Your Pet Will Change Your Mood

Nia is my current pet; I have had her since she was 6 weeks old and I am her person. She is a bit nuts and possessive. I am on the market for a dog trainer, even though I have taken her through puppy training she needs a personality trainer. Not sure what they are called but she needs to be calmer when others are around me including the other dogs in our house. No matter what, Nia helps me with my mood, when I am feeling sick, and she just is always there as my best friend. Amazing we can call our pets our best friends.

Pets spend their life with us being our companion and dogs always want to please us. My dog follows me everywhere and I don’t seem to be able to escape her. However, I like having a pet want to be around me, she keeps me calm and helps me when PTSD, depression, or anxiety hits.

I have always been around pets, my parents always had them around. My mom was an avid cat lover while my father loved both cats and dogs.

Dogs have the innate ability to understand many words that we say and even more importantly they are in tune with the tone our voice, our behaviors, and can sense our moods. Therefore hospitals, VA hospitals, rehabilitation centers, some prisons, and assisted living homes plans have dogs and sometimes cats come to comfort the people in the facilities. The fact that they can help with moods and can increase happiness, and mental and physical health.

Outside of a typical cat or dog there are other animals and people that find them as their comfort. Now we can’t have an elephant in our back yard but if you go to Thailand you can enjoy their connection and empathy they have with humans. Outside of a large animal such as an elephant some animals people have in their homes are horses, pigs, reptiles, and pretty much any other domesticated animal. It is amazing that people can be closer to an animal than they can to another human.  

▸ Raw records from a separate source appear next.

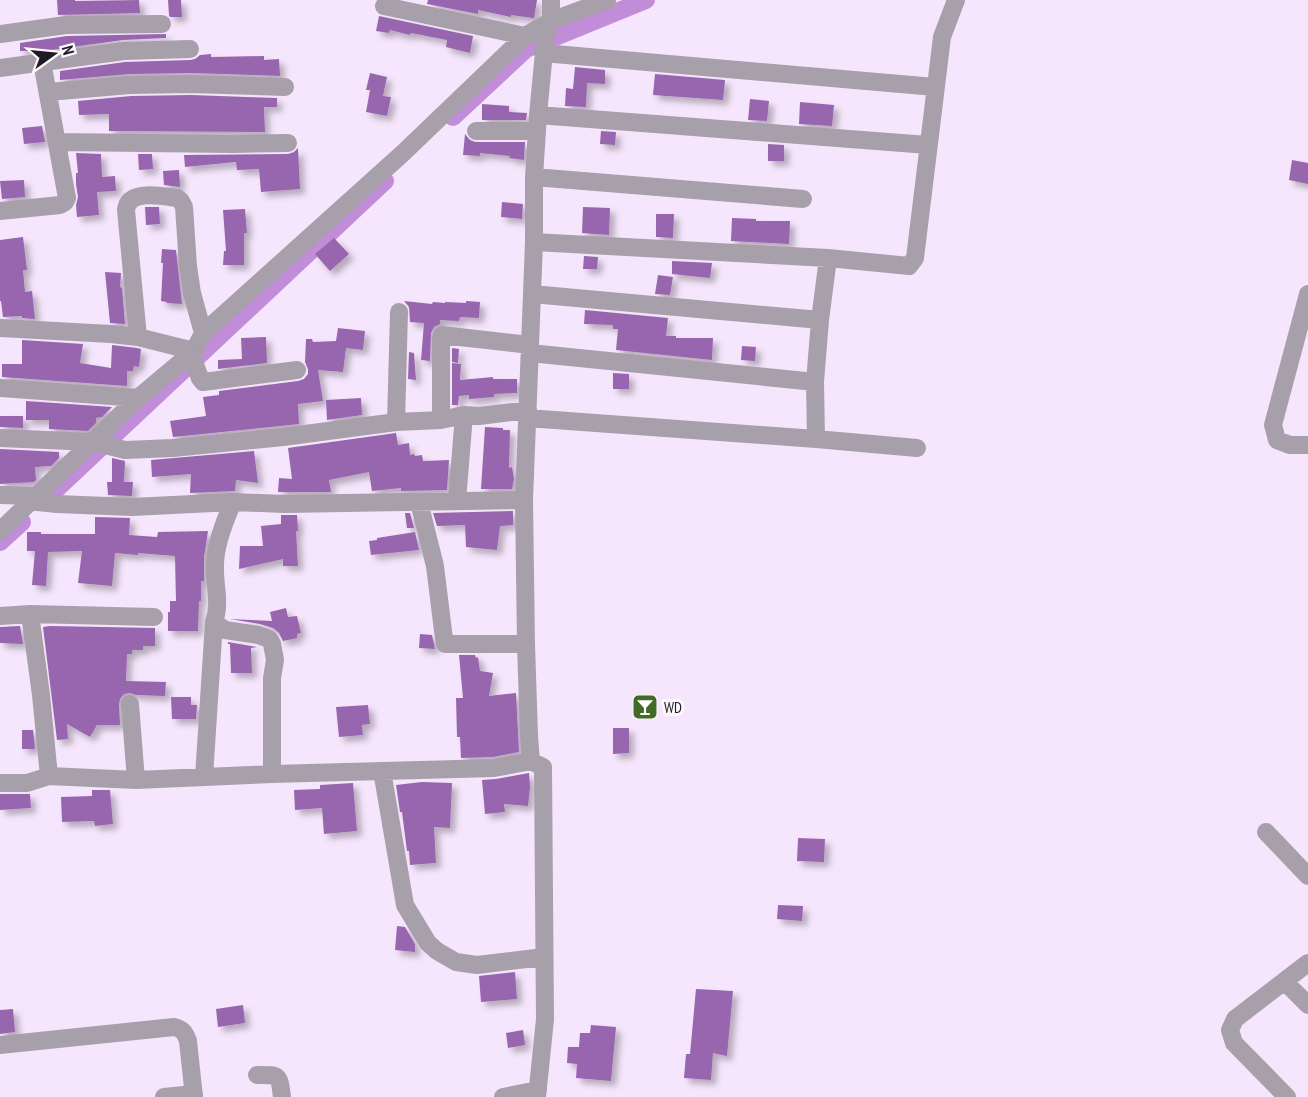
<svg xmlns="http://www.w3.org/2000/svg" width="1308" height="1097" font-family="'PT Sans Narrow',sans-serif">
	<defs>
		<filter id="shadow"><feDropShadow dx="5" dy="5" stdDeviation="3" flood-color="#0004"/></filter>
	</defs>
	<rect width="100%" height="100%" fill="#f6e6fd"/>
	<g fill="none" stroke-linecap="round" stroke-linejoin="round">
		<path stroke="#c18dd8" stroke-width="18" d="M 453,117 L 526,49 L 646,0
			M 48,497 L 385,181
			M 0,542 L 22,522"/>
	</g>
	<path fill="#9866ae" filter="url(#shadow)" d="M 57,0 L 75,0 L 75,1 L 139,0 L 140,13 L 58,15 Z
		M 168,0 L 181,0 L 182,17 L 170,17 L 169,15 Z
		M 428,0 L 537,0 L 534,18 L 533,18 L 511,15 L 511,17 L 478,10 L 478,14 L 427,4 Z
		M 379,16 L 473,36 L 470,53 L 446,47 L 447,40 L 411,33 L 410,35 L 390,30 L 389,33 L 376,31 Z
		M 166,34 L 166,38 L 123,40 L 43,51 L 20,51 L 20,43 L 67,36 Z
		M 211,54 L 211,57 L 264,56 L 264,60 L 279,59 L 280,76 L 191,73 L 130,74 L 60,80 L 60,71 L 125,62 L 190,60 L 195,59 L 200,55 Z
		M 575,67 L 605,70 L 605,84 L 587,83 L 586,107 L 565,106 L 566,88 L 573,89 Z
		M 370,73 L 387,77 L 383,96 L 391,97 L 387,116 L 366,112 L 370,90 L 366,90 Z
		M 655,74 L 725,80 L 723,100 L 653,95 Z
		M 191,95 L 277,98 L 277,107 L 264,107 L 265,132 L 109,131 L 109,114 L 79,115 L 78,101 L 131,96 Z
		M 750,99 L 769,101 L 767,121 L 748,120 Z
		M 800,102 L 834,105 L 832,126 L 799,124 Z
		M 482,104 L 509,106 L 509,112 L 527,113 L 526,120 L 482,120 Z
		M 42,126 L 45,142 L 24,144 L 22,128 Z
		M 601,131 L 616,132 L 615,145 L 600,144 Z
		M 465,134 L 470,140 L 475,142 L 525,142 L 524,160 L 509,158 L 510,156 L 480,153 L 480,156 L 463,155 Z
		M 768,144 L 784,145 L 784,161 L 768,161 Z
		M 298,148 L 300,189 L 261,192 L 259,169 L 237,170 L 236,162 L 185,167 L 184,155 L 288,154 L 294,152 Z
		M 76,153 L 101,154 L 102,177 L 115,176 L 116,191 L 97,192 L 99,215 L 77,217 L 76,205 L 78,197 L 76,184 L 76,173 L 78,173 Z
		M 138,154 L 152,154 L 153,169 L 139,170 Z
		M 1292,160 L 1308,163 L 1308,184 L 1289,180 Z
		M 179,170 L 180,187 L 164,185 L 163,171 Z
		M 24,180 L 25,197 L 2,199 L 0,181 Z
		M 502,202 L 523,204 L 522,219 L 501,217 Z
		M 145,207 L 159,207 L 160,224 L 146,225 Z
		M 583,207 L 610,208 L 609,235 L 582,233 Z
		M 245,209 L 247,233 L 244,233 L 244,265 L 223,265 L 224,251 L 226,251 L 223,210 Z
		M 656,214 L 674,214 L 673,238 L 656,237 Z
		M 732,218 L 756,219 L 756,221 L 790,221 L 789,244 L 731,241 Z
		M 23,237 L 27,270 L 23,270 L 25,292 L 32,291 L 35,319 L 22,318 L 22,316 L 3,317 L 1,301 L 0,301 L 0,240 Z
		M 334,238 L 349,254 L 330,271 L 315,254 Z
		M 162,249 L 176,250 L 182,304 L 167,303 L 167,302 L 161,301 L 163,263 L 161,263 Z
		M 584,256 L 598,257 L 597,269 L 583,269 Z
		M 672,261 L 712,263 L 710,278 L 672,274 Z
		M 105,272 L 121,273 L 120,287 L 122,288 L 125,324 L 110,323 Z
		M 658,275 L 673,277 L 670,295 L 655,294 Z
		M 404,301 L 432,304 L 433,302 L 445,303 L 445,302 L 466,303 L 466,301 L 480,302 L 479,318 L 460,317 L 459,321 L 440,320 L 440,324 L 434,327 L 431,333 L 430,361 L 421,360 L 424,323 L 410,322 L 409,307 Z
		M 585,310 L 668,318 L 666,336 L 676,336 L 676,338 L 713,338 L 712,360 L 616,350 L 618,329 L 613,329 L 613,325 L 584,324 Z
		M 338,328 L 365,331 L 363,350 L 346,348 L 343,372 L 318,370 L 323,401 L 298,404 L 299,424 L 173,437 L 170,421 L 206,416 L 203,397 L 219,395 L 219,391 L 298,381 L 304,379 L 308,374 L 308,369 L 305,362 L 306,339 L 312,339 L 313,342 L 336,341 Z
		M 266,337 L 267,363 L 218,369 L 218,360 L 242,359 L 241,338 Z
		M 22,340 L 83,344 L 80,363 L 111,368 L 112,345 L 137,348 L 141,349 L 139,367 L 134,366 L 133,371 L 127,371 L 127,386 L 2,377 L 2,364 L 22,364 Z
		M 742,346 L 756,347 L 755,361 L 741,360 Z
		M 452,348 L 459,349 L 458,363 L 452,362 Z
		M 409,352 L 414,353 L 416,380 L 408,379 Z
		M 452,363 L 461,364 L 460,380 L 493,377 L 493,379 L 517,379 L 517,393 L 494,394 L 494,397 L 469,399 L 469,395 L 459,396 L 458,405 L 452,405 Z
		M 613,373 L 629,374 L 629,389 L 613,389 Z
		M 361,398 L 362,415 L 327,420 L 326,400 Z
		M 26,401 L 112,407 L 102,417 L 96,418 L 96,423 L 88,431 L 49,429 L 49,420 L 26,420 Z
		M 0,416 L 23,416 L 23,428 L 0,427 Z
		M 485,427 L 503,428 L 503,430 L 510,430 L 509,468 L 512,467 L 514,479 L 512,489 L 481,489 Z
		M 396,433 L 398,445 L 409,443 L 410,455 L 414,454 L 415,456 L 422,455 L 423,461 L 449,460 L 447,490 L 401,491 L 401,488 L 372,491 L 369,472 L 329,480 L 331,492 L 278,492 L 279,478 L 292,479 L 288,448 Z
		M 0,449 L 59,452 L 59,458 L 51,466 L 35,467 L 36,480 L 34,482 L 0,484 Z
		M 254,451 L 258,483 L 236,480 L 235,491 L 190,493 L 191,474 L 152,477 L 151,460 Z
		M 112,458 L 125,461 L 124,482 L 133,482 L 132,496 L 108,495 L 107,482 L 112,482 Z
		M 513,511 L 513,525 L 500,526 L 497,550 L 466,547 L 465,525 L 437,526 L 433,513 Z
		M 405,513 L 410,513 L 414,528 L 407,528 Z
		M 281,515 L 297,515 L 298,531 L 296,531 L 298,566 L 283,566 L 283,559 L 239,569 L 240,546 L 263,546 L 261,526 L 281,524 Z
		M 95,517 L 130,518 L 129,535 L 157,537 L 158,532 L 208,531 L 204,557 L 204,581 L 201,581 L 201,601 L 199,601 L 198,631 L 168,631 L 168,612 L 170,612 L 170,601 L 176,601 L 175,556 L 138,553 L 138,555 L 115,553 L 112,586 L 78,583 L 82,551 L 48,552 L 46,586 L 32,585 L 35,551 L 27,551 L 27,532 L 41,532 L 41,534 L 95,534 Z
		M 415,532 L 419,550 L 371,555 L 369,541 L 377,540 L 377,538 Z
		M 286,608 L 288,617 L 297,616 L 301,633 L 297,634 L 297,638 L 283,641 L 279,633 L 273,628 L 260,624 L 230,619 L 272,621 L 270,612 Z
		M 20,626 L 23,644 L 0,643 L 0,627 Z
		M 50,626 L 155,628 L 155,646 L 143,646 L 143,650 L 132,650 L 132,654 L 127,654 L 126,681 L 166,682 L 165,696 L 136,695 L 130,693 L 124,694 L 120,699 L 119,704 L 120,725 L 97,725 L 90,737 L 67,724 L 68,739 L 57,740 L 43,627 Z
		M 420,634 L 432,635 L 435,649 L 419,648 Z
		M 228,642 L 257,647 L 251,648 L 252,673 L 231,673 L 230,644 L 228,644 Z
		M 459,655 L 475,655 L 476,658 L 478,657 L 480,671 L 493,673 L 489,696 L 516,693 L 519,752 L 493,757 L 461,758 L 460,737 L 457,737 L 456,698 L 463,698 Z
		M 171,697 L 191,697 L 191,705 L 197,705 L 196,719 L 172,719 Z
		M 368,705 L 370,724 L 362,725 L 363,735 L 339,737 L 336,707 Z
		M 613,728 L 629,728 L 629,753 L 613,754 Z
		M 22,730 L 33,730 L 35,749 L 22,749 Z
		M 529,773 L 530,787 L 528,806 L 504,804 L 505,812 L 485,814 L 482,780 L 496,779 Z
		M 422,782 L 452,783 L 450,828 L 434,827 L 436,863 L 410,865 L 409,851 L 407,851 L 402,812 L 400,812 L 396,785 Z
		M 353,783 L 357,831 L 324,834 L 322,808 L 295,810 L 294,790 L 320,789 L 320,785 Z
		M 92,790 L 110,790 L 113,824 L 95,826 L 94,821 L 62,822 L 61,797 L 92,796 Z
		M 0,794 L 30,794 L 31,808 L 0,810 Z
		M 798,838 L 825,839 L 824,862 L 797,861 Z
		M 778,905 L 803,906 L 802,921 L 777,919 Z
		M 397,926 L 405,927 L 415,944 L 415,952 L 395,950 Z
		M 515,972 L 517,999 L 481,1002 L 479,976 Z
		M 696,989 L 733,991 L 727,1056 L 713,1053 L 711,1080 L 684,1078 L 686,1054 L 690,1054 Z
		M 243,1005 L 245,1023 L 218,1027 L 216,1009 Z
		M 13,1009 L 15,1032 L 0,1034 L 0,1010 Z
		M 591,1025 L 616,1027 L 611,1081 L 576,1078 L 577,1064 L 567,1063 L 568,1047 L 579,1047 L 580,1033 L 590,1033 Z
		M 523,1030 L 525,1045 L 508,1048 L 506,1033 Z"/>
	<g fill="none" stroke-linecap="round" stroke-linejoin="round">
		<path stroke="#a7a0aa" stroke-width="18" d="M 384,6 L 525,36
			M 0,34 L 66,25 L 162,24
			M 543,53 L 935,87
			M 0,68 L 124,51 L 190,49
			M 48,92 L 130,85 L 191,84 L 285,87
			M 538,115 L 928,145
			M 476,131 L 537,131
			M 57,142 L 233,144 L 288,143
			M 534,177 L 803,199
			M 0,211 L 60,205 L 65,202 L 67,198 L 42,62
			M 534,242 L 828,258 L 909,266 L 915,258 L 942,37 L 956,0
			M 532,294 L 820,320
			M 1308,294 L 1273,425 L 1277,440 L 1290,445 L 1308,445
			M 0,328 L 111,334 L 138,337 L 194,351
			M 138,337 L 126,210 C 128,189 161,196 177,198 L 181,201 L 184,207 L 188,266 L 192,293 L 203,333
			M 530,353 L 815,382
			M 200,378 L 203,382 L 297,370
			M 0,388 L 138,398
			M 527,418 L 816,439 L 815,382 L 820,320 L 828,258
			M 441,420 L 441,340 L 442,335 L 530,345
			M 396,422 L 399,312
			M 0,438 L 93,442 L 125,450 L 173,448 L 283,437 L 396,422 L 441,420 L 464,415 L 479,416 L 528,410
			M 816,439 L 917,448
			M 0,495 L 35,496 L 30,500
			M 457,501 L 464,415
			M 233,502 C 225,520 215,545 215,565 C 214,584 221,603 214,622 L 225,630 L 258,635 L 269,639 L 272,644 L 275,660 L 272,678 L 272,774
			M 419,502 L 435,566 L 443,631 L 445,644 L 526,644
			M 57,504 L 132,507 L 233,502 L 285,504 L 524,500
			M 0,531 L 138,398 L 194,351 L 203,333 L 402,154 L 525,36 L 551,21 L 607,0
			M 30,614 L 41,695 L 49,776
			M 0,616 L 30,614 L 154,617
			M 130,704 L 136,780
			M 531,761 L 529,736 L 526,644 L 524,500 L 534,242 L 534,177 L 538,115 L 546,31 L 551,21 L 551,0
			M 382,771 L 405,905 L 428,943 L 437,951 L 456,962 L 477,965 L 544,957
			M 204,777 L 214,622
			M 0,783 L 27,783 L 49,776 L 136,780 L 272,774 L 494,768 L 531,761 L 543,767 L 545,1019 L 537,1097
			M 1266,832 L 1308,876
			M 1284,981 L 1308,1005
			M 0,1045 L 174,1027 C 183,1029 185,1033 188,1041 L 194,1097
			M 257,1075 C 280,1075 279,1074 282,1097
			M 164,1097 L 194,1094
			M 503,1097 L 538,1090
			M 1287,1097 L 1234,1043 L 1230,1030 L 1235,1019 L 1308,963"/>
		<path stroke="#a7a0aa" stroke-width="18" d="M 191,354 L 200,378
			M 28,501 L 57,504"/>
	</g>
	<defs>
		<g id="bar-square" transform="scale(1.35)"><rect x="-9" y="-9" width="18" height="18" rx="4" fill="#416b27" stroke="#fcf9fd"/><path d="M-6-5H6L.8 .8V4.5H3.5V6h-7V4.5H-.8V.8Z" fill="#fff"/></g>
	</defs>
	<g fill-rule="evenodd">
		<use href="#bar-square" x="645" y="707"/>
	</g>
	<g text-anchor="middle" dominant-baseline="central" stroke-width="6" stroke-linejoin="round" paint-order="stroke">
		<g font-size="15" fill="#201b23" stroke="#fcf9fd" text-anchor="start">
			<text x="664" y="707">WD</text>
		</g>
	</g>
	<g transform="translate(54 54) rotate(75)" stroke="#fcf9fd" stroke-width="4.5" paint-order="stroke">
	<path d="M0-4.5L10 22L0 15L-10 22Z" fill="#201b23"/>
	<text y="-9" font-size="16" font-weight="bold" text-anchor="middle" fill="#201b23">N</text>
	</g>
</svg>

Helpguide.org talks about why these animals make such an impact on our lives.

Studies have found that:

•Pet owners are less likely to suffer from depression than those without pets.

•People with pets have lower blood pressure in stressful situations than those without pets. One study even found that when people with borderline hypertension adopted dogs from a shelter, their blood pressure declined significantly within five months.

•Playing with a dog or cat can elevate levels of serotonin and dopamine, which calm and relax.

•Pet owners have lower triglyceride and cholesterol levels (indicators of heart disease) than those without pets.

•Heart attack patients with pets survive longer than those without.

•Pet owners over age 65 make 30 percent fewer visits to their doctors than those without pets.

•While people with pets often experience the greatest health benefits, a pet doesn’t necessarily have to be a dog or a cat. Even watching fish in an aquarium can help reduce muscle tension and lower pulse rate.

One of the reasons for these therapeutic effects is that pets fulfill the basic human need for touch. Even hardened criminals in prison show long-term changes in their behavior after interacting with pets, many of them experiencing mutual affection for the first time. Stroking, hugging, or otherwise touching a loving animal can rapidly calm and soothe you when you’re stressed or anxious. The companionship of a pet can also ease loneliness, and most dogs are a great stimulus for healthy exercise, which can substantially boost your mood and ease depression.

No matter the reason we have animals it is always great to see faces of others snuggling up to a furry, and sometimes not furry, pet. Nia is my furry friend and I believe if you have a pet you can be less stressed and help with your mental and physical health.